**DOCUMENT SECTION**.
────────────────────────────────────────

# what would you do?



## trackdog (Apr 9, 2005)

Getting married in July, future wife wants me to sell my boat to help pay for the wedding, got a 1975 aerocraft 19ft with a 120 chevy 2 motor [iron duke I think] boat is in great shape, don't want to sell but she's right we do need the money........... promised me, promised me, yeah promised me we would get another boat next spring so I'm holding off till june so I can fish this spring I'll post some pics when I get ready to sell........I'm thinking somebody will say keep the boat sell the girlfriend lol.


----------



## Fishman (Apr 5, 2004)

Well my man side says "sell her, keep the boat" but my realistic side thinks she is cutting you a pretty good deal! Make an official document that goes something like this.

I _______ (wifes name goes here) promise to allow my husband trackdog to get a new boat in the Spring of '06 if he sells his current boat to help with the wedding expenses. If for one reason or another we cannot afford a boat in the Spring of '06 I will sell my engagement ring and take up a second job to help make the payments.

While your at it make sure you throw in something about "hot dinner by 5" .

Hope that helps


----------



## trackdog (Apr 9, 2005)

that sounds like it might work, looking forward to new boat.


----------



## H2O Mellon (Apr 5, 2004)

Get it in writing!  

Sell the boat now....... then get one thats BETTER next year. But I warn you sometimes "Next Year" or "Next Spring" never comes.


----------



## trackdog (Apr 9, 2005)

I know about that Mellon, been married twice before lol.


----------



## mrfishohio (Apr 5, 2004)

────────────────────────────────────────

**DATA RECORDS**.
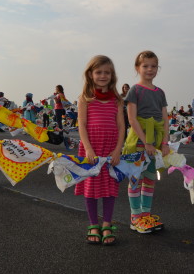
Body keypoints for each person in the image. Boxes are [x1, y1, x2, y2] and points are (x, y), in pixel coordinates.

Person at [74, 55, 124, 245]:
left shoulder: (117, 100)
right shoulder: (85, 98)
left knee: (110, 188)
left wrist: (118, 150)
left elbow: (121, 127)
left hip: (111, 148)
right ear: (91, 74)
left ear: (112, 75)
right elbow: (82, 125)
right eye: (99, 72)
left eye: (107, 72)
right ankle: (93, 224)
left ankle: (107, 224)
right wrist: (88, 149)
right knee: (91, 187)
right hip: (92, 148)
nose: (103, 76)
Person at [124, 50, 170, 233]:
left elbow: (165, 120)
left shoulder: (160, 92)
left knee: (150, 179)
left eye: (153, 66)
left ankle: (146, 216)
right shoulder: (135, 90)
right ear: (137, 68)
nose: (149, 69)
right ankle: (135, 218)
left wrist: (164, 143)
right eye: (145, 66)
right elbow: (132, 119)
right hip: (139, 141)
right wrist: (147, 142)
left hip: (156, 141)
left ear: (157, 69)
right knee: (136, 179)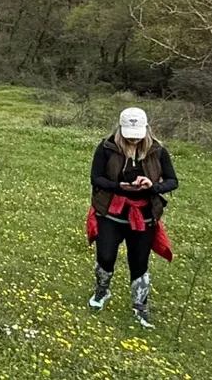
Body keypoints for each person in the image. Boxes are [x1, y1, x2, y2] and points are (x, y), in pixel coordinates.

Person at [86, 107, 178, 329]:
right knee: (105, 256)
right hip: (111, 211)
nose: (133, 139)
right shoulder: (106, 147)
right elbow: (95, 178)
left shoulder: (158, 151)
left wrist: (153, 186)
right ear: (120, 129)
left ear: (146, 130)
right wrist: (118, 186)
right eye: (129, 135)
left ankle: (140, 306)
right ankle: (102, 290)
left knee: (139, 262)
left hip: (144, 215)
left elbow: (173, 181)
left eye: (137, 135)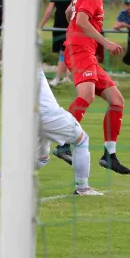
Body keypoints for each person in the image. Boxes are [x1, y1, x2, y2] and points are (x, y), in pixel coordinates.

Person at [53, 0, 130, 175]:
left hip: (86, 52)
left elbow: (70, 13)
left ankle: (109, 155)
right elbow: (80, 21)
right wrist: (105, 42)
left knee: (117, 100)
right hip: (79, 51)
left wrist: (77, 32)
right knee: (86, 96)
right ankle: (62, 144)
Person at [37, 67, 102, 196]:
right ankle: (83, 188)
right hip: (49, 114)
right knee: (82, 140)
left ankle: (2, 176)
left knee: (40, 159)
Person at [38, 0, 77, 86]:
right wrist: (40, 25)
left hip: (70, 28)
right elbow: (49, 10)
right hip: (58, 27)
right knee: (64, 52)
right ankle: (67, 77)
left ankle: (58, 77)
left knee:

────────────────────────────────────────

**EXERCISE A**.
Revise the boat-selling thread between "Well my man" and "something like this.", inclusive, replacing "realistic side" with "practical side".
**EXERCISE B**.
Pick up the forum thread about selling a boat to help pay for a wedding, and carry it on from its final line.

**ANSWER SECTION A**.
Well my man side says "sell her, keep the boat" but my practical side thinks she is cutting you a pretty good deal! Make an official document that goes something like this.

**ANSWER SECTION B**.
I don't know...how much is the boat worth? How much is it going to cost to replace it? If it meant the down payment on a house or something, but for some cake & flowers?? Your call, best of luck. Only you know your financial situation, if she and you have good jobs and will really be able to get a new one.  
You know the old joke, you might be saying it next year. I got a new boat for my wife, pretty good trade, eh?


----------



## bill_gfish (Apr 5, 2004)

For her to even ask is selfish. What has she given up? Been married twice huh. Glutton for punishment? Am I the only one that sees this? Sorry, not to jump at you or sound like I know what the heck I am doing in my marriage but this is a red flag to me.

bill


----------



## snifer (Mar 26, 2005)

trackdog, ive been married for 9 yrs know and have always wanted a boat. its been a long wait but it was my wifes idea to get a boat this year. i never pushed the boat too much but my dream finally came true. if it is the third time getting married it sounds like this is the one so hopefully you can take her word. good luck


----------



## FSHNERIE (Mar 5, 2005)

Keep the boat....If you cannot afford to pay for a wedding,How you gonna buy a boat in the spring.I sold my motorcycle when I got married,,,Took me 15 years to get another one.You will find a way to pay for the wedding.I caterd my own wedding,saved lots of $$$$.For you'r honey moon take her fishing on the boat,She dose fish???

Good Luck


----------



## ARGEE (Apr 5, 2004)

GET MARRIED ON THE BOAT,THAT WAY SHE WILL NEVER WANT TO SELL IT AS IT WILL BE FOR SENTIMENTAL REASONS.


----------



## Fishman (Apr 5, 2004)

Agree has made the best suggestion, go with that!


----------



## steelheader007 (Apr 8, 2004)

...have her say "obey" in the marriage vows at the alter... lol ..


----------



## lastv8 (Oct 11, 2004)

she wants you to sell your boat? and she not even your wife yet? things like that don't get better after the wedding and a few kids. here is my advice .... RUN ....RUN......RUN


----------



## jb525 (Apr 15, 2004)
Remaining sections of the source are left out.